Semblance analysis allows for the refinement of seismic data. This is done by developing a velocity spectra display to determine the velocity through different layers at depth. The easiest way to accomplish this is by recording the normal incidence path (NIP). The NIP is where you have the shot and the geophone in the same location and the path taken by the recorded sound waves is perpendicular to the boundaries between the layers. This path represents the shortest amount of time that can be taken to reach a layer and return. With this information it becomes fairly easy to calculate the velocity of the waves as they travel through each layer by using the equation for the root mean square velocity starting with the top layer and working downward.

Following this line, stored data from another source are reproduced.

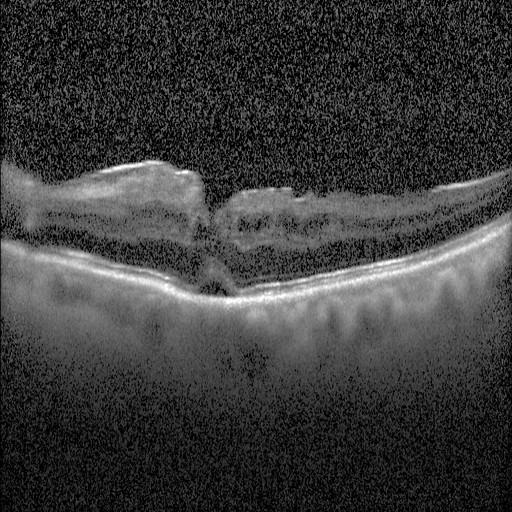

Impression: DME.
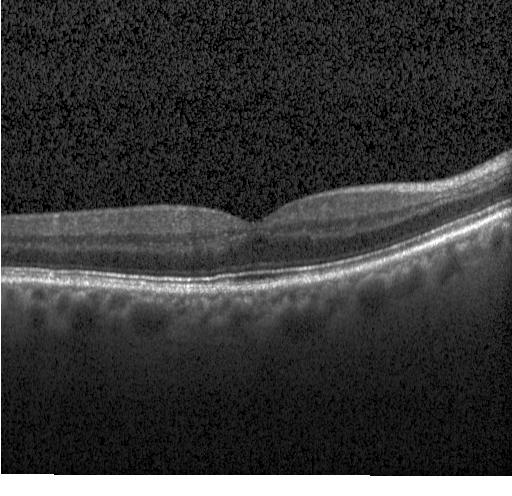 Spectral-domain OCT B-scan: no evidence of choroidal neovascularization, diabetic macular edema, or drusen.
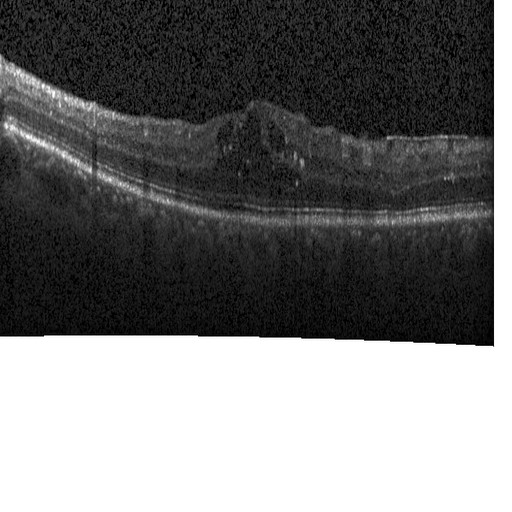 Centered on the fovea. Heidelberg Spectralis OCT system. Retinal OCT cross-section. Spectral-domain optical coherence tomography
Diabetic macular edema (DME).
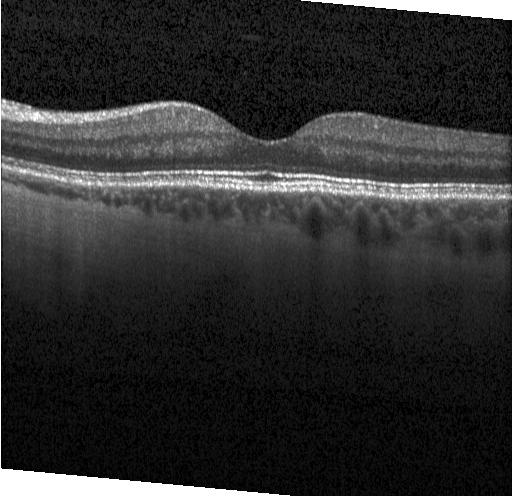

Retinal OCT B-scan. Heidelberg Spectralis OCT system. Through the macula
Diagnosis: neither choroidal neovascularization, diabetic macular edema, nor drusen.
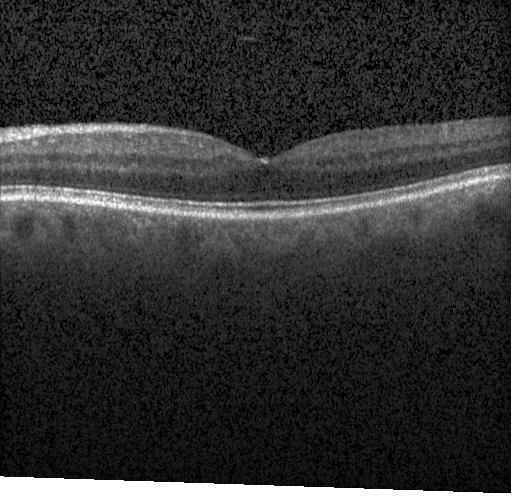

Centered on the fovea · retinal OCT B-scan · spectral-domain OCT · instrument: Heidelberg Spectralis
Dx: no choroidal neovascularization, diabetic macular edema, or drusen.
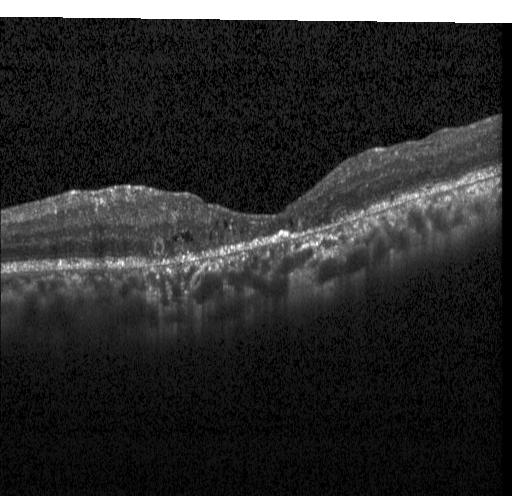 Acquired on a Heidelberg Spectralis. Through the macula. Spectral-domain optical coherence tomography. Retinal OCT B-scan. Assessment: a choroidal neovascular membrane.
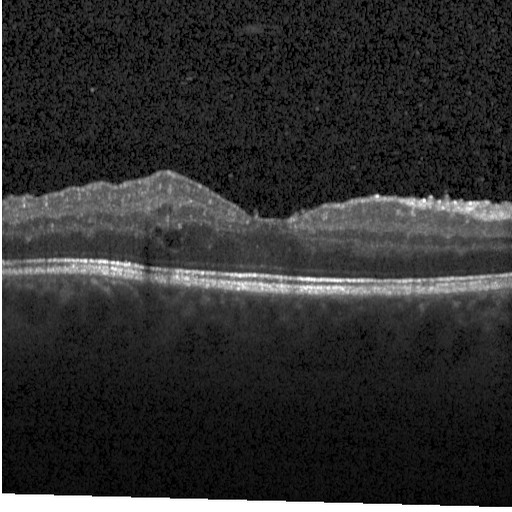 Centered on the fovea. Optical coherence tomography B-scan. Instrument: Heidelberg Spectralis
Impression: diabetic macular edema (DME).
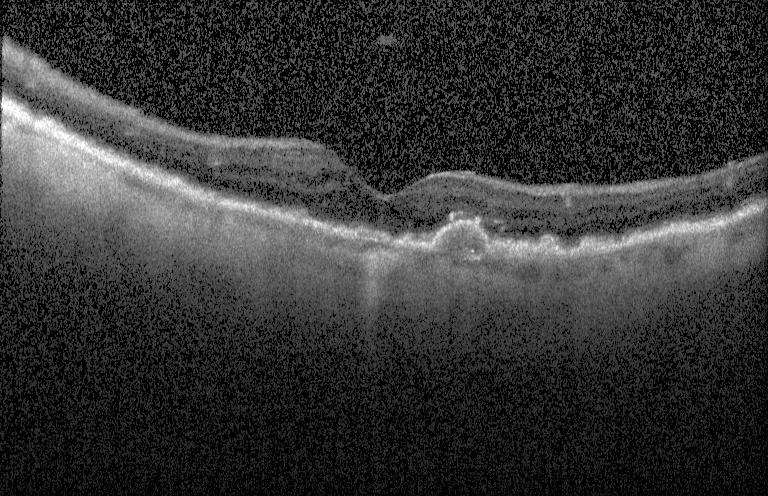 Spectral-domain OCT B-scan: a choroidal neovascular membrane.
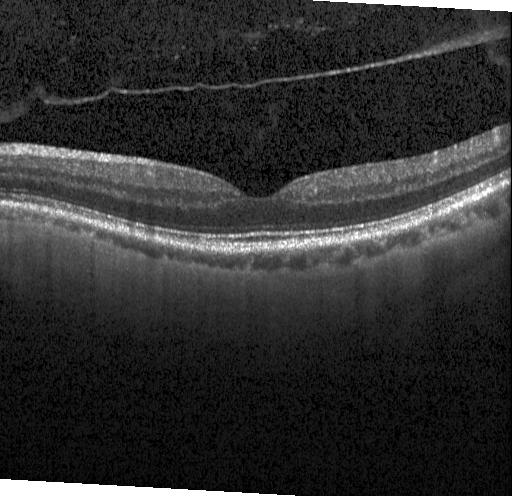

OCT line scan, spectral-domain OCT, instrument: Heidelberg Spectralis
Diagnosis: no choroidal neovascularization, no diabetic macular edema, and no drusen.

$V_\mathrm{rms} = \sqrt { \frac { \sum t_i \cdot {V_i}^2 }{\sum t_i} }$

Once all of the velocities for the layers are known then it is possible to calculate the time needed for the wave to travel the distance down to the midpoint between each geophone and the shot point for each of the layers. As the geophones are farther away from the shot, the more the time taken for the wave to travel there increases, this forms a hyperbola in a graph of time vs. distance. The velocity data is used to correct the curves of the hyperbolas and create a flat line where all points are at an equal depth. The final step for the semblance analysis is to sum all of the data that has been corrected for velocity. This is done with the use of a computer filter to sum together all of the events that the traces share, then remove the ones they don't. The result is a single data set that has all of the primary peaks strongly displayed with most of the noise removed.

==Problems==

While this technique can be very useful in the analysis there are several situations in which it will not work. Semblance analysis will not work properly when the offset from the shot is greater than the depth of the reflecting layers because the data no longer has a hyperbolic pattern. To correct this it is necessary to use more complex equations that model non-hyperbolic moveout. Also in situations where there is large offset there can also be polarity reversals with moveout then the data will be heavily distorted. To make moveout analysis suitable for data with polarity reversals a method known as AK semblance developed. This method first worked only for 2D models but has since been further refined for 3D as well.